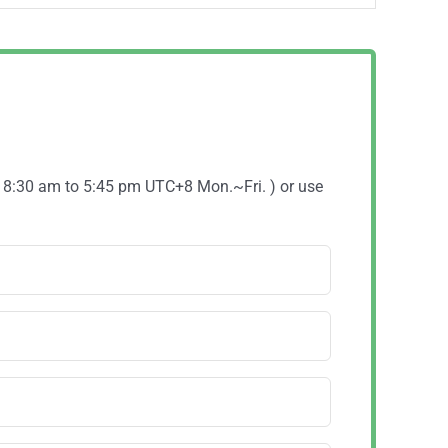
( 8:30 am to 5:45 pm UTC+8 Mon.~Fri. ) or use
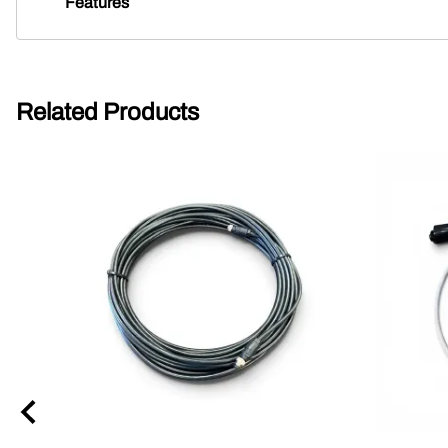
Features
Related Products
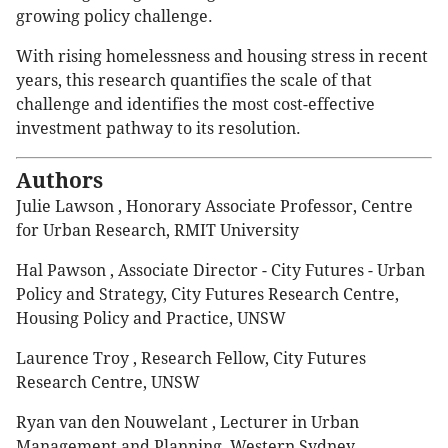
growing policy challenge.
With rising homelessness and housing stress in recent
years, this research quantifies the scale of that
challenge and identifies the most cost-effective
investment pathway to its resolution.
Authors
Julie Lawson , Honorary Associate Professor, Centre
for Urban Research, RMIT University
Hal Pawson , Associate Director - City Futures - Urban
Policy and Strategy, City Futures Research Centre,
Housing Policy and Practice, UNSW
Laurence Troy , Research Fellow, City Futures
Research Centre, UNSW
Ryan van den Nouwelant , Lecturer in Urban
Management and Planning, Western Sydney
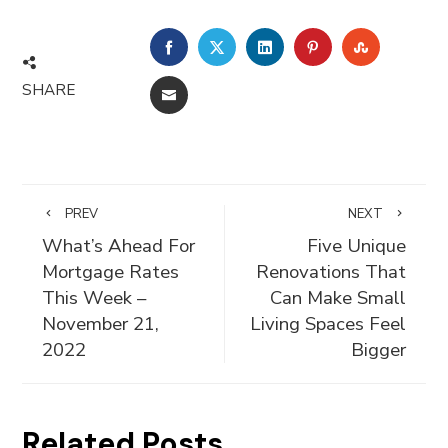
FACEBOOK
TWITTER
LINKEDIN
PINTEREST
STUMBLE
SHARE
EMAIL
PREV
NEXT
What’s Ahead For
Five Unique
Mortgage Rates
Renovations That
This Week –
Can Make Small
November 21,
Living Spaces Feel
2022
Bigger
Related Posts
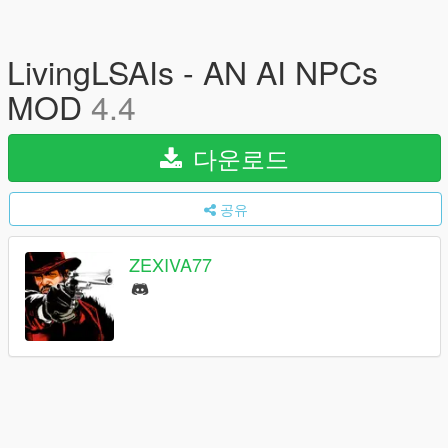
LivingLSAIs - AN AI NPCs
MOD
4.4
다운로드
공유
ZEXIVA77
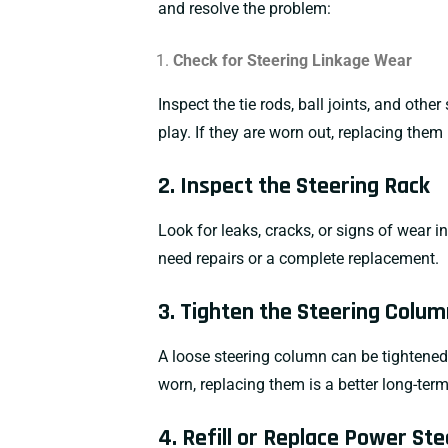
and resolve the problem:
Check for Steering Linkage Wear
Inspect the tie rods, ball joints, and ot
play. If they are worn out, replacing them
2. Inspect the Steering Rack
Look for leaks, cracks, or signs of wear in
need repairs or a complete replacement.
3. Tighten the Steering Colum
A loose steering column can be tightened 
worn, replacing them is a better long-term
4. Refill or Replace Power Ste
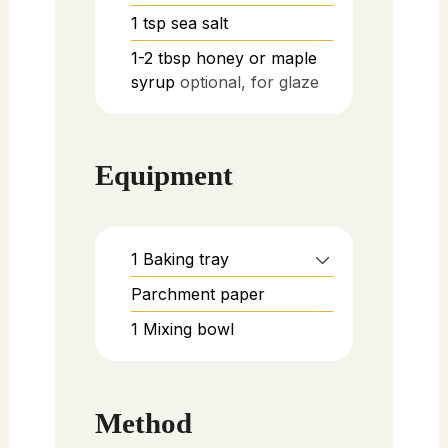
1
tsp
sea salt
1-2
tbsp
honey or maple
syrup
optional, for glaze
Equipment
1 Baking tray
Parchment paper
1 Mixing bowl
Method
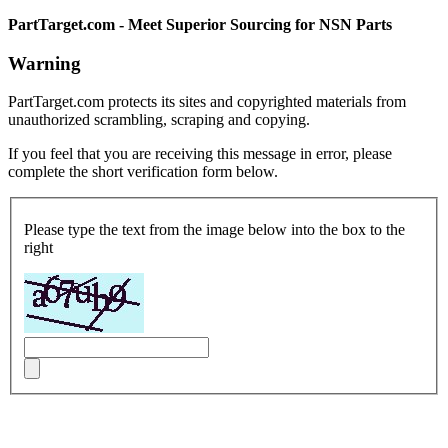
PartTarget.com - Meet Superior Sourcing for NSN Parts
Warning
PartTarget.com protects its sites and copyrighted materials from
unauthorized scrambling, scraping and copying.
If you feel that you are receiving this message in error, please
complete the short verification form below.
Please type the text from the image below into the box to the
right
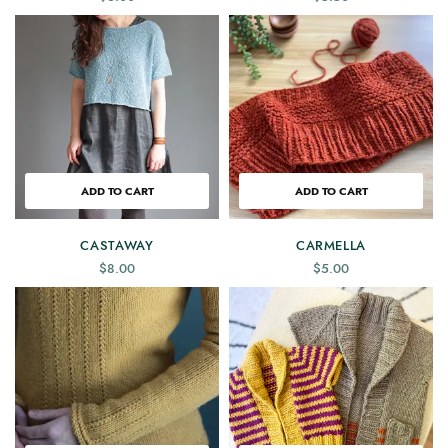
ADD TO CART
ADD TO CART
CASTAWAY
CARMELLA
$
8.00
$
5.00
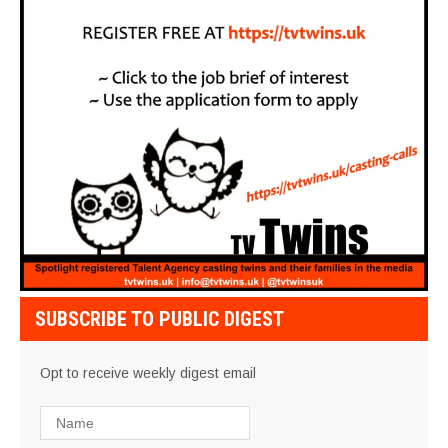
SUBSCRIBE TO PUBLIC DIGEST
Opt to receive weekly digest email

HOW TO COMPLETE THIS TASK —
Arrange every line of text in the listing above as one numbered list, leaving out blank lines and the picture markers.

WORKED SOLUTION —
1. ( 8:30 am to 5:45 pm UTC+8 Mon.~Fri. ) or use
2. Features
3. Related Products
4. growing policy challenge.
5. With rising homelessness and housing stress in recent
6. years, this research quantifies the scale of that
7. challenge and identifies the most cost-effective
8. investment pathway to its resolution.
9. Authors
10. Julie Lawson , Honorary Associate Professor, Centre
11. for Urban Research, RMIT University
12. Hal Pawson , Associate Director - City Futures - Urban
13. Policy and Strategy, City Futures Research Centre,
14. Housing Policy and Practice, UNSW
15. Laurence Troy , Research Fellow, City Futures
16. Research Centre, UNSW
17. Ryan van den Nouwelant , Lecturer in Urban
18. Management and Planning, Western Sydney
19. FACEBOOK
20. TWITTER
21. LINKEDIN
22. PINTEREST
23. STUMBLE
24. SHARE
25. EMAIL
26. PREV
27. NEXT
28. What’s Ahead For
29. Five Unique
30. Mortgage Rates
31. Renovations That
32. This Week –
33. Can Make Small
34. November 21,
35. Living Spaces Feel
36. 2022
37. Bigger
38. Related Posts
39. LivingLSAIs - AN AI NPCs
40. MOD
41. 4.4
42. 다운로드
43. 공유
44. ZEXIVA77
45. and resolve the problem:
46. Check for Steering Linkage Wear
47. Inspect the tie rods, ball joints, and ot
48. play. If they are worn out, replacing them
49. 2. Inspect the Steering Rack
50. Look for leaks, cracks, or signs of wear in
51. need repairs or a complete replacement.
52. 3. Tighten the Steering Colum
53. A loose steering column can be tightened 
54. worn, replacing them is a better long-term
55. 4. Refill or Replace Power Ste
56. 1
57. tsp
58. sea salt
59. 1-2
60. tbsp
61. honey or maple
62. syrup
63. optional, for glaze
64. Equipment
65. 1 Baking tray
66. Parchment paper
67. 1 Mixing bowl
68. Method
69. PartTarget.com - Meet Superior Sourcing for NSN Parts
70. Warning
71. PartTarget.com protects its sites and copyrighted materials from
72. unauthorized scrambling, scraping and copying.
73. If you feel that you are receiving this message in error, please
74. complete the short verification form below.
75. Please type the text from the image below into the box to the
76. right
77. ADD TO CART
78. ADD TO CART
79. CASTAWAY
80. CARMELLA
81. $
82. 8.00
83. $
84. 5.00
85. SUBSCRIBE TO PUBLIC DIGEST
86. Opt to receive weekly digest email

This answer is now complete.